Por que não articular os lares residenciais com jardins-de-infância, de forma a permitir uma ligação intergeracional, que é sempre rica tanto para as crianças como para os idosos?
Porque não utilizar alguns mais velhos quando necessário, dando-lhes uma pequena formação, para irem às escolas, a convite destas contar estórias de vida às crianças e adolescentes?
Porque não organizar, potenciar oficialmente e estimular de forma ativa a oferta de quartos a estudantes deslocados na casa de idosos sozinhos, em troca de pequenos serviços de apoio?
Porque não reorganizar o mercado de trabalho de modo a que os indivíduos com idade de reforma possam continuar a trabalhar durante um período, agora em regime de tempo parcial, de acordo com o seu desejo e o interesse das empresas? Certamente todos concordamos com Camus “Não se pode criar experiência. É preciso passar por ela.”
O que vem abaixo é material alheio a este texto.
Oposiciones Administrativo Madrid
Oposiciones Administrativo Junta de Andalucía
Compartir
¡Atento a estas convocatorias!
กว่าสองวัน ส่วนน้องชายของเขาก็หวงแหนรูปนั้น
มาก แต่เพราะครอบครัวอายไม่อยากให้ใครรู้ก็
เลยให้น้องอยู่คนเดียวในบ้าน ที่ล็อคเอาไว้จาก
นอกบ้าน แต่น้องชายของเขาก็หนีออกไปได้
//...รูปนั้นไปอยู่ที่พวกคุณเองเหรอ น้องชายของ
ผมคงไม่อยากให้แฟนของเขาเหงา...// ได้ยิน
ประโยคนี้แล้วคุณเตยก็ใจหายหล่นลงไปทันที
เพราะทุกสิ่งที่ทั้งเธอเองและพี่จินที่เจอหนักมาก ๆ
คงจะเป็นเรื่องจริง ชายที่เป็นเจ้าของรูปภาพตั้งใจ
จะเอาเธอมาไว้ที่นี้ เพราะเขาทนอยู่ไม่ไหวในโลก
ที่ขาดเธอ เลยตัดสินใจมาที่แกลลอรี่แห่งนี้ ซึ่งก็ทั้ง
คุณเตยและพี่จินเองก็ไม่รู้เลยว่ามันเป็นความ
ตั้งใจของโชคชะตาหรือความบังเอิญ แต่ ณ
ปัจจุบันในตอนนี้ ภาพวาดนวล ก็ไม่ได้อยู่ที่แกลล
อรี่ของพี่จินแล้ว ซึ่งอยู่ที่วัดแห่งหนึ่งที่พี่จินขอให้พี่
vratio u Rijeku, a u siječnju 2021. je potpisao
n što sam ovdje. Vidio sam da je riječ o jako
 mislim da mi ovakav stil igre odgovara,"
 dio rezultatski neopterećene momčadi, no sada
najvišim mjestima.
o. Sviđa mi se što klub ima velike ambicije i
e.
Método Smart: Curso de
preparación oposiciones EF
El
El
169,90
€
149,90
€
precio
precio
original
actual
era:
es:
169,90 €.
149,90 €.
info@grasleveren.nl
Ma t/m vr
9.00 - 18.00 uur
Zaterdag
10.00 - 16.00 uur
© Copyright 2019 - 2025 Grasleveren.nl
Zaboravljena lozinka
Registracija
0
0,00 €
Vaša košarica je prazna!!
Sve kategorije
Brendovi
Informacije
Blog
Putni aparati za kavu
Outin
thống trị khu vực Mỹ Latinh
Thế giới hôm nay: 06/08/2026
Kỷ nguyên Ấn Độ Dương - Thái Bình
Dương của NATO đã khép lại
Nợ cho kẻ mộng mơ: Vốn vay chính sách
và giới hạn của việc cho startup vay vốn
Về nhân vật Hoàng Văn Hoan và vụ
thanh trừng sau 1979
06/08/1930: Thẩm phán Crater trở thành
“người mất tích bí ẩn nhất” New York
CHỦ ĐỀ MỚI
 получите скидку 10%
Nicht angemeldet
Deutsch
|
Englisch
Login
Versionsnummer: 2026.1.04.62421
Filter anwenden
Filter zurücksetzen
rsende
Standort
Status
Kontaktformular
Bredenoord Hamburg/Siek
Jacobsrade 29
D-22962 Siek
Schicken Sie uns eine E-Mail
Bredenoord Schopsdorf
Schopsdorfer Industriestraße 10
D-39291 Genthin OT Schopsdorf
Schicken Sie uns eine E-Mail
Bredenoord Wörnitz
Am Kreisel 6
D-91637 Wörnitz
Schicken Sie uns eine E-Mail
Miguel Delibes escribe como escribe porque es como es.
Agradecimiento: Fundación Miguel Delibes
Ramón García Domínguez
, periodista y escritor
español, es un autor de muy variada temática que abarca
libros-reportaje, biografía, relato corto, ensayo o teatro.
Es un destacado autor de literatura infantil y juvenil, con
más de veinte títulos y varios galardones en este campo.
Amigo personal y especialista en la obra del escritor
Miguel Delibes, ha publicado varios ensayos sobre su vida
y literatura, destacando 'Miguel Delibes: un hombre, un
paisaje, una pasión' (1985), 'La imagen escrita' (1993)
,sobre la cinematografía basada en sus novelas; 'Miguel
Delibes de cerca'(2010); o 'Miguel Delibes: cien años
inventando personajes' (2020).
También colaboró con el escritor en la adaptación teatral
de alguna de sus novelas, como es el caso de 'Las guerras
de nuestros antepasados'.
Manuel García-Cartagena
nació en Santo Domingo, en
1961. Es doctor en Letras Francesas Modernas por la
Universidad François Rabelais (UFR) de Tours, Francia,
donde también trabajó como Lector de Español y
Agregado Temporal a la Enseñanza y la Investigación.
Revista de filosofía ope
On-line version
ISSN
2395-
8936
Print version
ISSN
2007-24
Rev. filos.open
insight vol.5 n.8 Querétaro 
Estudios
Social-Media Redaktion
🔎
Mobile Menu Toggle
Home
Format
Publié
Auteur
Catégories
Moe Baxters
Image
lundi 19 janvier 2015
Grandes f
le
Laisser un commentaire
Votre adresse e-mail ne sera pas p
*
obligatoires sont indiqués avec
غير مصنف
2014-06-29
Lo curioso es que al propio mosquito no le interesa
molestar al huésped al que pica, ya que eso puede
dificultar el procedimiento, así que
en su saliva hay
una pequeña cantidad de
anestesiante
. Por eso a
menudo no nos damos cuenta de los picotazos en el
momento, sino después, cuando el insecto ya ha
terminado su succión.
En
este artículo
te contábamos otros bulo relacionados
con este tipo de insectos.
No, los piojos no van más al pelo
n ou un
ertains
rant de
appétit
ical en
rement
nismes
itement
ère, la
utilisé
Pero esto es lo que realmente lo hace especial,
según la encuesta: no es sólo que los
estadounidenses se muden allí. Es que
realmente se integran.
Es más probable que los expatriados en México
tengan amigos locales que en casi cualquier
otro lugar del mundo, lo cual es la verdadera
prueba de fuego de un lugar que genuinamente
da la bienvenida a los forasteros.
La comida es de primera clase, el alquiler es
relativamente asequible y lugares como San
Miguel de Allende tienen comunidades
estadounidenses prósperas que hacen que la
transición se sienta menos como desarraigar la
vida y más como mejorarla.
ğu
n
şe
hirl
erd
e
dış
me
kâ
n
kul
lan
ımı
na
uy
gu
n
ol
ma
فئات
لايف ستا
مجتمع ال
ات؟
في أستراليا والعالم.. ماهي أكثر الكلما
Porque se faz uma separação tão categórica entre a chamada vida ativa e a reforma? Por que não se compreende que tal separação é cada vez menos inteligente, tanto devido à progressiva longevidade como ao facto de atirar para o canto os que dispõem de mais competências e experiência profissional? E que, por essa razão, se estão a dar verdadeiros tiros no pé em temos de economia, em know-how e produtividade, para não falar nos problemas de saúde pública desencadeados por tal corte brusco, dadas as profundas implicações emocionais e mentais que desencadeia com tanta frequência? Como dizia George Sand “Cada um tem a idade do seu coração, da sua experiência e da sua fé.”
A rigidez mental de quem traça as políticas sociais nos gabinetes é de tal ordem que qualquer projeto social inovador que não se enquadre nas valências já existentes é imediatamente desconsiderado, em regra. Porquê? É que dá trabalho pensar, organizar e sobretudo lutar por uma mudança substantiva do paradigma que inspira as respostas sociais já existentes e tradicionalmente aplicadas à população idosa. Abrir novos caminhos dá trabalho e inovar implica sempre um risco que a velha “mentalidade de funcionário público” tem dificuldade em assumir.
Ou seja, somos bem menos inteligentes do que os povos primitivos ao atirarmos borda fora o nosso ouro geracional.